# Misprinted Click pens and Mechanical pencils lot question..



## ripjack13 (Nov 16, 2015)

Just wondering if these lots of misprints would be a good deal to get and use the parts for custom builds.

http://www.amazon.com/dp/B010U09E8S?psc=1

http://www.amazon.com/Wholesale-Mis..._UL160_SR160,160_&refRID=13QN7SK14NE0YV0ZYJHM


----------



## Schroedc (Nov 16, 2015)

ripjack13 said:


> Just wondering if these lots of misprints would be a good deal to get and use the parts for custom builds.
> 
> http://www.amazon.com/dp/B010U09E8S?psc=1
> 
> http://www.amazon.com/Wholesale-Misprint-Mechanical-Pencils-Pre-loaded/dp/B00IAZS16C/ref=pd_sim_sbs_229_3?ie=UTF8&dpID=51wu4Q4WqBL&dpSrc=sims&preST=_AC_UL160_SR160,160_&refRID=13QN7SK14NE0YV0ZYJHM




Probably not.
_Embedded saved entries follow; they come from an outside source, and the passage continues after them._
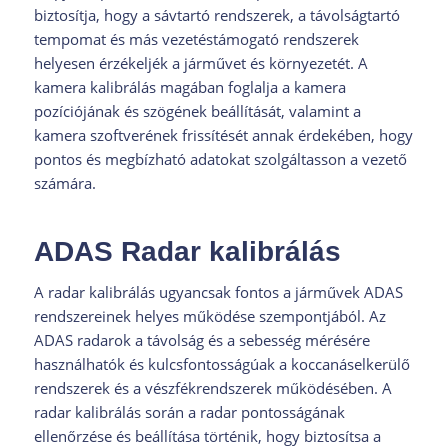
biztosítja, hogy a sávtartó rendszerek, a távolságtartó
tempomat és más vezetéstámogató rendszerek
helyesen érzékeljék a járművet és környezetét. A
kamera kalibrálás magában foglalja a kamera
pozíciójának és szögének beállítását, valamint a
kamera szoftverének frissítését annak érdekében, hogy
pontos és megbízható adatokat szolgáltasson a vezető
számára.
ADAS Radar kalibrálás
A radar kalibrálás ugyancsak fontos a járművek ADAS
rendszereinek helyes működése szempontjából. Az
ADAS radarok a távolság és a sebesség mérésére
használhatók és kulcsfontosságúak a koccanáselkerülő
rendszerek és a vészfékrendszerek működésében. A
radar kalibrálás során a radar pontosságának
ellenőrzése és beállítása történik, hogy biztosítsa a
In a lot of those pens and pencils, part of the mechanism is actually molded into the pen body itself, Also most of those mass produced mechanisms are all plastic and by the time you figure out how to reverse engineer the mechanism to work in something you'll be better off just buying a proven kit with less possibility of a peeved customer down the road (I buy those batches once in a while for stuff to lose on job sites and I did spend an hour or two a couple years ago trying to figure out the same question)

Reactions: Thank You! 1


----------



## Kevin (Nov 16, 2015)

I just bought them to do what I do with cheap pens .... lose them.

Reactions: Like 1 | Funny 1


----------



## rdabpenman (Nov 17, 2015)

No.

Reactions: Like 1


----------